Nadiem Anwar Makarim mengajukan tiga saksi dalam kasus dugaan korupsi pengadaan laptop Chromebook dan CDM ke KPK besok. Saksi tersebut adalah mantan Dirjen Paudasmen Kemedibudristek Jumeri, Widyaprada Ahli Utama di Ditjen Paudasmen Kemendikbudristek Sutanto, serta mantan Dirjen Paudasmen Kemendikbudristek Hamid Muhammad. Mereka akan dihadirkan sebagai saksi untuk Nadiem di Pengadilan Tipikor Jakarta.
Nadiem mengatakan bahwa dalam kasus ini Kejaksaan tidak mengambil tindakan terhadap gratifikasi tersebut, sehingga mereka meminta KPK untuk mengambil tindakan atas gratifikasi ketiga saksi tersebut. Ari Yusuf Amir, pengacara Nadiem, menyoroti bahwa ada kesaksian-kesaksian lain yang menjelaskan bahwa Jumeri, Sutanto dan Hamid menerima gratifikasi. Nilainya lebih besar dari apa yang sebutkan sebelumnya.
Ari menyoroti integritas para saksi dalam persidangan. Dia mengatakan jika seorang saksi sudah menerima sesuatu maka akan merasa ketakutan, sehingga mereka tidak memberikan keterangan yang sebenarnya.

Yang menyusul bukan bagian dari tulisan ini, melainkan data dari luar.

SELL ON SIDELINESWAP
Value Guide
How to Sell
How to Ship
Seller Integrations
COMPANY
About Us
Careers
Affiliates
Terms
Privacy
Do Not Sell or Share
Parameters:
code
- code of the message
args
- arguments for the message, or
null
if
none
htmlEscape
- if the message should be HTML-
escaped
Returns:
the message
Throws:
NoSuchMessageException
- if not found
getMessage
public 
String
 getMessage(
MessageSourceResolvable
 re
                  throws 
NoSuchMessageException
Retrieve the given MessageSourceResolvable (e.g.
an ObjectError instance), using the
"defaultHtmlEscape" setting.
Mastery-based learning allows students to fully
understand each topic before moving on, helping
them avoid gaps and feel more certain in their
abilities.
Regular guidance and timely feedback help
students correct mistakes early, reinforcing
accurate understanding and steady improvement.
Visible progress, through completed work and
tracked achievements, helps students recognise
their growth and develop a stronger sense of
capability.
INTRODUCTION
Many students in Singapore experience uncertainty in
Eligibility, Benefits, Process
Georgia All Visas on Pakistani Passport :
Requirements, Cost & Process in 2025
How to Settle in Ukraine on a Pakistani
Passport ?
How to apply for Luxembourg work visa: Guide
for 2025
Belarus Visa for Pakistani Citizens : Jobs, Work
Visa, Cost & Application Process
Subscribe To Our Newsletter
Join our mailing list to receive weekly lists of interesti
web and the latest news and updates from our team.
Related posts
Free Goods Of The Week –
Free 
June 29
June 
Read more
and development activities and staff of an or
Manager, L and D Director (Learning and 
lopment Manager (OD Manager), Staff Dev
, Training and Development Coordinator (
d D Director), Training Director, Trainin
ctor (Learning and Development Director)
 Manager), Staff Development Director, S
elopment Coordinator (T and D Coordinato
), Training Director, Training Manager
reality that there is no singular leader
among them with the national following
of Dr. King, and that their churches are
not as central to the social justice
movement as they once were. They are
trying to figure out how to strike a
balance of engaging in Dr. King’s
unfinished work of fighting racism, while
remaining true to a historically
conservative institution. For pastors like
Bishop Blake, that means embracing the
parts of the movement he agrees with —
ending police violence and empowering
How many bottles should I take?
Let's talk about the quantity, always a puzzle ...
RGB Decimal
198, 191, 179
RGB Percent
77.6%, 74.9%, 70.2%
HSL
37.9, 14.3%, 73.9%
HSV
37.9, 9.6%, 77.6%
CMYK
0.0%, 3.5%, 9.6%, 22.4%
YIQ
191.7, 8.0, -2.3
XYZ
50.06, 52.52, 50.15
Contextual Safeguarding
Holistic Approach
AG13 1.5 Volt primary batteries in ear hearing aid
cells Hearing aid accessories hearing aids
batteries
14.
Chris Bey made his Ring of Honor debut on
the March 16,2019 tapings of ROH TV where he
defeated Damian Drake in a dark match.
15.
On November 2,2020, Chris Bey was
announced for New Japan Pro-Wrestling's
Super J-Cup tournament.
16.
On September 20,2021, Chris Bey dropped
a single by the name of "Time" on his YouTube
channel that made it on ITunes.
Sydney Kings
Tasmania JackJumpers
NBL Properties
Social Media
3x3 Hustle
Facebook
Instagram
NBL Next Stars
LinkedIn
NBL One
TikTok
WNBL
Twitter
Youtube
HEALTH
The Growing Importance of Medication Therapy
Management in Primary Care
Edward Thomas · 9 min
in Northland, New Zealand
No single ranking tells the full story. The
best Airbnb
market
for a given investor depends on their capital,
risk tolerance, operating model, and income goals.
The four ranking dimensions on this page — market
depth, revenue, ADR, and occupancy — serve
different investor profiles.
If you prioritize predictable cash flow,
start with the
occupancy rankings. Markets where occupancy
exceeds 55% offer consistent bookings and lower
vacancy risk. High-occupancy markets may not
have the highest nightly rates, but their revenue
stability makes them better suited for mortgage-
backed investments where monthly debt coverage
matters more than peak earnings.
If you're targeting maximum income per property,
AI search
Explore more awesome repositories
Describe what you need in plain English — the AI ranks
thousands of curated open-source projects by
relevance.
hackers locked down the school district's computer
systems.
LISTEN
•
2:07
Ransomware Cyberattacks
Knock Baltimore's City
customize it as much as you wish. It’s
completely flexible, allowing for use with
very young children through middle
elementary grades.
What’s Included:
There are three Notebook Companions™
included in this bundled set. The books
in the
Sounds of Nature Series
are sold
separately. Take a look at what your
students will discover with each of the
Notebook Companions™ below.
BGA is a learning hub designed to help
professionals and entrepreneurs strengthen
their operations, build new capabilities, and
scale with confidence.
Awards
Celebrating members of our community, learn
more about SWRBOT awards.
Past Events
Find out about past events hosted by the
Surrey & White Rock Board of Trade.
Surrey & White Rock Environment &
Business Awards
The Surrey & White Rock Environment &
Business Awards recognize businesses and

Oleh karena itu, satu, kami telah mengajukan kepada Majelis Hakim tentang integritas saksi.
Pengacara Nadiem meminta KPK untuk mengambil tindakan atas gratifikasi tiga saksi tersebut. Mereka ingin memastikan bahwa ada keadilan dalam kasus ini dan tidak ada penipuan atau manipulasi.
Nadiem mengatakan bahwa dalam kasus ini Kejaksaan tidak mengambil tindakan terhadap gratifikasi tersebut, sehingga mereka meminta KPK untuk mengambil tindakan atas gratifikasi ketiga saksi tersebut. Ari Yusuf Amir, pengacara Nadiem, menyoroti bahwa ada kesaksian-kesaksian lain yang menjelaskan bahwa Jumeri, Sutanto dan Hamid menerima gratifikasi. Nilainya lebih besar dari apa yang sebutkan sebelumnya.
Ari menyoroti integritas para saksi dalam persidangan. Dia mengatakan jika seorang saksi sudah menerima sesuatu maka akan merasa ketakutan, sehingga mereka tidak memberikan keterangan yang sebenarnya. Oleh karena itu, satu, kami telah mengajukan kepada Majelis Hakim tentang integritas saksi.
Pengacara Nadiem meminta KPK untuk mengambil tindakan atas gratifikasi tiga saksi tersebut. Mereka ingin memastikan bahwa ada keadilan dalam kasus ini dan tidak ada penipuan atau manipulasi.